As Australians, we are extremely lucky with our quality of education. Everyone who works hard is able to attend university thanks to student loans like HECS and ABSTUDY. It’s important not to forget that this is a loan and not a gift though, meaning, at some stage students will need to pay this back. Anybody who has been, or is currently attending university knows the constant worry of student debt, especially with the continual change in laws. To help you out, here is a quick break down of the law of student loans.
Why are there now changes in student debts?
Well, the Mid Year Economic and Fiscal Outlook (MYEFO) made some adjustments to the higher education sector and that’s what has brought about all the recent changes in regards to student debt. The MYEFO is a budget that outlines the government’s spending priorities, so essentially the government is hoping to retrieve the money given to students, faster.

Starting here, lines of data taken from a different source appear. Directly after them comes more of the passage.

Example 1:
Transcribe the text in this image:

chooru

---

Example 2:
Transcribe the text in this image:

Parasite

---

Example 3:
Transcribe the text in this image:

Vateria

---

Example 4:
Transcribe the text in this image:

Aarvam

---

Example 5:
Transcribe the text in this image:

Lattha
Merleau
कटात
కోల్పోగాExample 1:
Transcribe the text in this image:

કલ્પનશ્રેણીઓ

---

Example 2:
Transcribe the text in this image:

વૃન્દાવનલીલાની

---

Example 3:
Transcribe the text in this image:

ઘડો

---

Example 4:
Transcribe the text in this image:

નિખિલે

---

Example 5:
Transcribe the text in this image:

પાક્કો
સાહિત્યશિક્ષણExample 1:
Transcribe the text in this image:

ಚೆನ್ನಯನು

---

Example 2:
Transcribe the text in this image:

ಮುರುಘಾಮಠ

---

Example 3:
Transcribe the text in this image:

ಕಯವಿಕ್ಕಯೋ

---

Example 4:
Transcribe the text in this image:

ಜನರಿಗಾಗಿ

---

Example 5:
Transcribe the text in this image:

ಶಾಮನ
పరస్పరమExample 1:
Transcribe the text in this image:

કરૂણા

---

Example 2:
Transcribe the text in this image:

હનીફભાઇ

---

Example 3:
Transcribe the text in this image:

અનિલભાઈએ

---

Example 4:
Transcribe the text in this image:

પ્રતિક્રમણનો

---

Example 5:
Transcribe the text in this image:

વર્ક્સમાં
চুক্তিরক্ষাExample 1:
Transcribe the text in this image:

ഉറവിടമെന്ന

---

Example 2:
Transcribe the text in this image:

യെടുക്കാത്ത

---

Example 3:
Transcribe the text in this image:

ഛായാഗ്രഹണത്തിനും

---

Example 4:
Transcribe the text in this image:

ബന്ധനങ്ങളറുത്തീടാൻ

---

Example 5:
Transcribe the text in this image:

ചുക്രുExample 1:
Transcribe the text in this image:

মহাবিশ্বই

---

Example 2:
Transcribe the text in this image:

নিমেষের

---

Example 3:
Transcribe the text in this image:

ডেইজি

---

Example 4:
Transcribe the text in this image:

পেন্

What actually are the changes?
Before the reforms, if you were earning less than $55,874 you didn’t have to start paying back your student loan. With the new changes this threshold has been lowered to $45,000. At the moment, many graduates are struggling to find work (and when they do the salaries are relatively low) meaning, less and less people were paying off their student debt. To counteract this, the new threshold will mean its more attainable for graduates to begin paying off their loans.

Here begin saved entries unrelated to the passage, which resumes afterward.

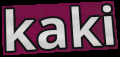
kaki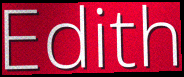
Edith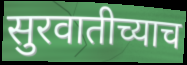
सुरवातीच्याच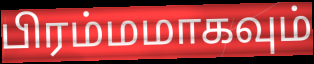
பிரம்மமாகவும்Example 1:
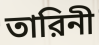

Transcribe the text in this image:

তারিনী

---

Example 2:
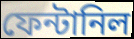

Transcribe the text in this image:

ফেন্টানিল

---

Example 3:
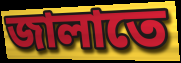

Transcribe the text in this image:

জালাতে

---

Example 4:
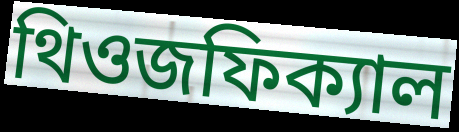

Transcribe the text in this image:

থিওজফিক্যাল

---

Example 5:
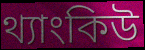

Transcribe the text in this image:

থ্যাংকিউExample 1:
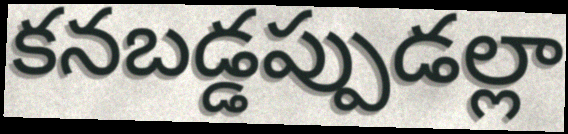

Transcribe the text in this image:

కనబడ్డప్పుడల్లా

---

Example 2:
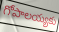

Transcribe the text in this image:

గోపాలయ్యకు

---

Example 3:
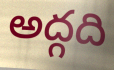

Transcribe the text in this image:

అద్గది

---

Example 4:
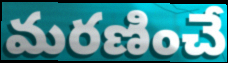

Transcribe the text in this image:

మరణించే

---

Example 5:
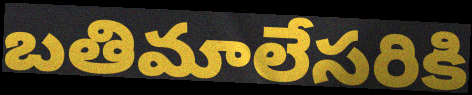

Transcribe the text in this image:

బతిమాలేసరికి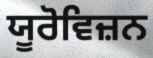
ਯੂਰੋਵਿਜ਼ਨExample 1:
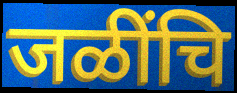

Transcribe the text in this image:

जळींचि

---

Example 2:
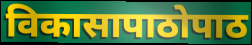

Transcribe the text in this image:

विकासापाठोपाठ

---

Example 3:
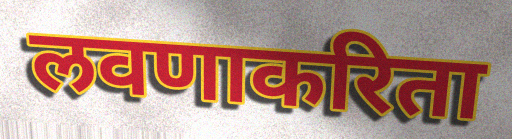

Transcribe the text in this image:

लवणाकरिता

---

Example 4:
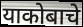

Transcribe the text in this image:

याकोबाचे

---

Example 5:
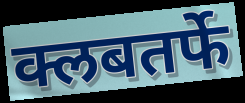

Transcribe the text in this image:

क्लबतर्फे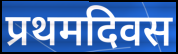
प्रथमदिवस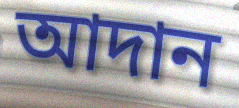
আদান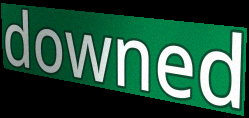
downed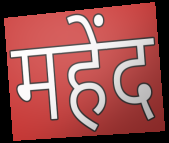
महेंद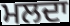
ਮਲਦਾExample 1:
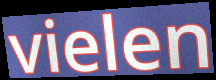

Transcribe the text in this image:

vielen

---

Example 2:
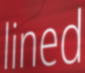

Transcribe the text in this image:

lined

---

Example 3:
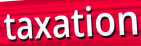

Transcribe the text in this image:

taxation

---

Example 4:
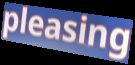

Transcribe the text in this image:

pleasing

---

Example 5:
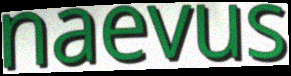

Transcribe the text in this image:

naevusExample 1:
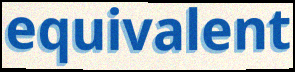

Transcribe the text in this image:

equivalent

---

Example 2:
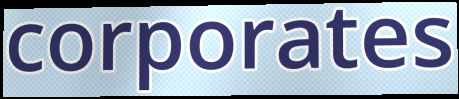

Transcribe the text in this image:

corporates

How much will I have to pay?
As before, how much you pay back will still depend on how much you earn. If you’re earning the minimum of $45,000 you will only be paying back 1% of the loan each year. This amount goes up as you earn more. However, the maximum you will have to pay off is 10% per year and that’s only when you are making $131,000 or more.
The bottom line is, there are changes, and there will always be changes when it comes to government funding. As much as it sucks for students that the repayment threshold has been lowered, the repayments won’t actually make that much difference to your salary or your daily life. But, on the bright side, it also means your loan will be paid off sooner, and you will be free from your student debt sooner! These changes in the law are no reason to panic or to change your mind about going to university. It’s important not to forget how lucky we are to have government funding for our education at all!